In a world where the use of chemical weapons is supposed to be prohibited, finding out when and where they have been deployed is important. But that is not as easy as it sounds. Though nerve agents hang around long enough to be formidable weapons, they degrade in the presence of moisture into chemicals called alkyl methylphosphonic acids. These are reliable signals something bad has happened but they, in turn, break down into simple molecules that leave no clear signature of the original poison.
The result is that, within a month or two of an attack, concentrations of alkyl methylphosphonic acids left in the soil are too low for gas chromatography—the tool normally used to search for traces of nerve gas—to detect. What is needed is a way to concentrate the chemical signal. And a group of researchers from the University of Central Lancashire, in Britain, and the country’s Defence Science and Technology Laboratory, led by Matthew Baker, think they have one: the humble white mustard plant.

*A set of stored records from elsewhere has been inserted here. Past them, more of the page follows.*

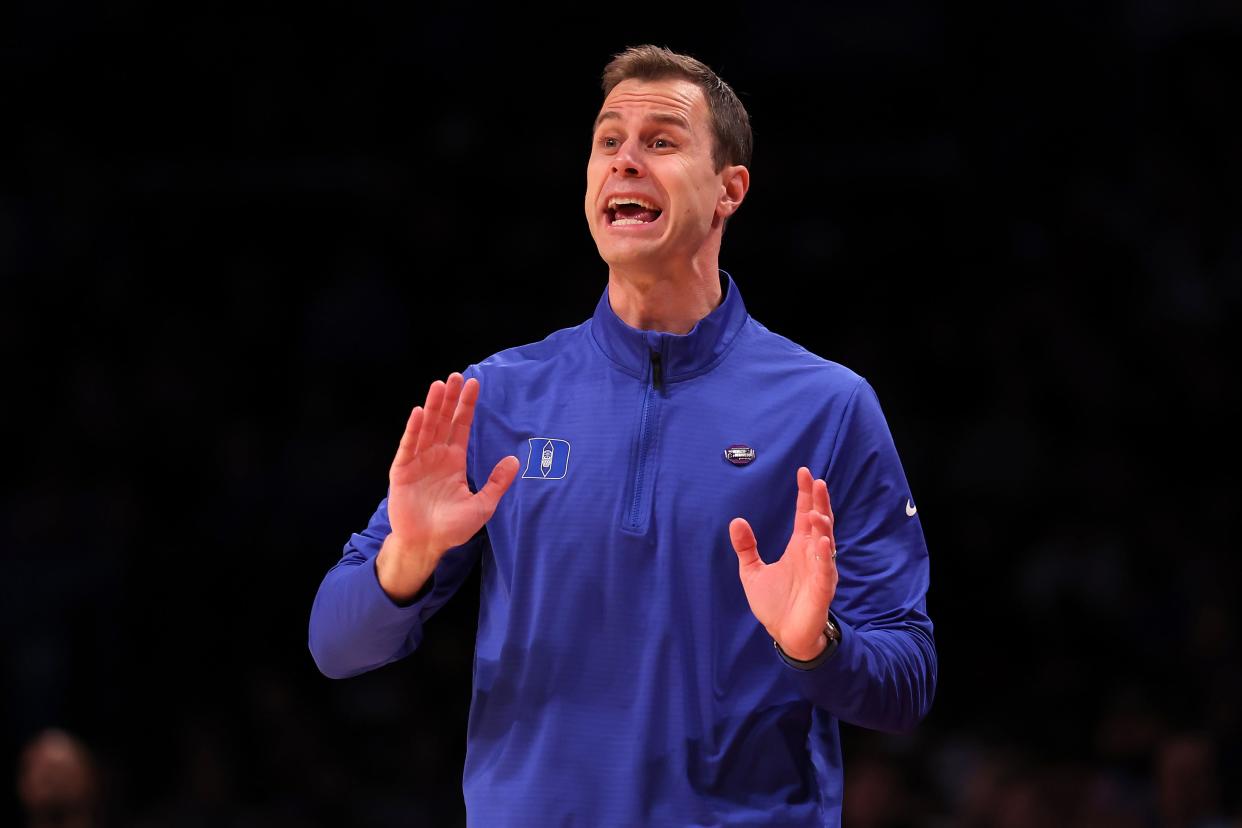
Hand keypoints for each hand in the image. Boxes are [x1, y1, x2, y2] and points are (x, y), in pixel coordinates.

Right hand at [375, 373, 519, 601]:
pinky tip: (419, 412)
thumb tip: (516, 460)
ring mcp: (418, 462)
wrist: (427, 545)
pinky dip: (413, 429)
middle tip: (456, 376)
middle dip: (450, 399)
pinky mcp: (401, 472)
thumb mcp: (483, 505)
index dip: (467, 406)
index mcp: (454, 461)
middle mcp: (436, 456)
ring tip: (439, 385)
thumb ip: (497, 482)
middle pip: (444, 421)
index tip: (474, 384)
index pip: (461, 426)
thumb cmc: (453, 528)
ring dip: (432, 406)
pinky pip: (408, 446)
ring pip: (426, 428)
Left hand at [729, 467, 838, 660]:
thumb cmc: (774, 604)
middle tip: (816, 481)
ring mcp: (820, 571)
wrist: (784, 635)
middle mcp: (812, 555)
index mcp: (799, 547)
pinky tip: (822, 542)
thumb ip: (746, 548)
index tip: (804, 473)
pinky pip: (825, 570)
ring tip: (817, 511)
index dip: (805, 495)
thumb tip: (735, 521)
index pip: (804, 515)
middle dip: (819, 502)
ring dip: (824, 527)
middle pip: (820, 522)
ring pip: (826, 543)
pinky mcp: (822, 590)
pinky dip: (824, 556)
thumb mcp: (752, 571)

White mustard (named after the colour of its seeds, not its flowers) grows rapidly in many sorts of soils. That makes it suitable for deployment all over the world. The researchers’ crucial discovery, though, was that if the soil in which it is growing contains a nerve agent (they used VX) the plant will absorb it, metabolise it into alkyl methylphosphonic acids, and store those acids in its tissue. It will do so even when the agent’s level in the soil is too low for chromatography to detect the poison directly. The plant’s constant extraction of chemicals from the soil means the acids build up in it to a point where detection is possible. Regardless of soil type, Dr Baker found, evidence for the presence of VX could be extracted from plants at least 45 days after application. Bad guys beware.